If the sad grave of human ignorance bear
One flower of hope—Oh, pass and leave it there.

  1. The lyre of Memnon is reported to have emitted melancholy or cheerful tones, as it was touched by the sun's evening or morning rays.
  2. Alluding to crosses seen on the tops of the spiry rocks of the Chartreuse, which have every appearance of being inaccessible.
  3. Names of Rivers at the Chartreuse.
  4. Name of one of the vallies of the Chartreuse.
  5. The Catholic religion prevails here: these cells are, as is well known, very common in the Catholic countries, planted, like Roman tombs, along the road side.
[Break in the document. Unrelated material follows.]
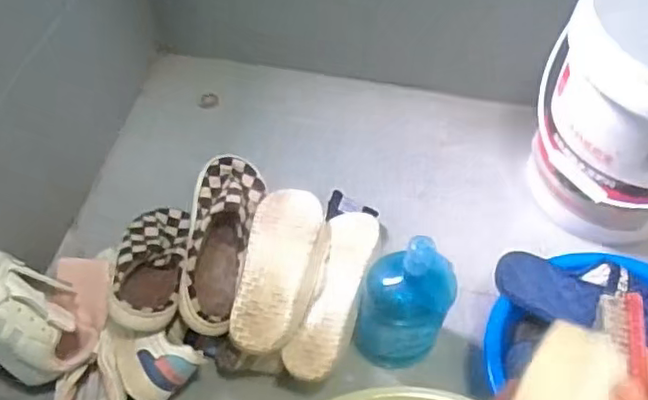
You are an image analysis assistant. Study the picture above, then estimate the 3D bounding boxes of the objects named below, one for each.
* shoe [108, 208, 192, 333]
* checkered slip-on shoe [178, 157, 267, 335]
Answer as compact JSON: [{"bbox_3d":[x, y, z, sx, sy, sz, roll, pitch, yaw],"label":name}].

  6. Crosses commemorative of the deaths of travellers by the fall of snow and other accidents, very common along this dreadful road.
  7. The houses in the more retired Swiss vallies are all built of wood.
  8. This picture is from the middle region of the Alps.
  9. Sugh, a scotch word expressive of the sound of the wind through the trees.
  10. This shrine is resorted to, from a hope of relief, by multitudes, from every corner of the Catholic world, labouring under mental or bodily afflictions.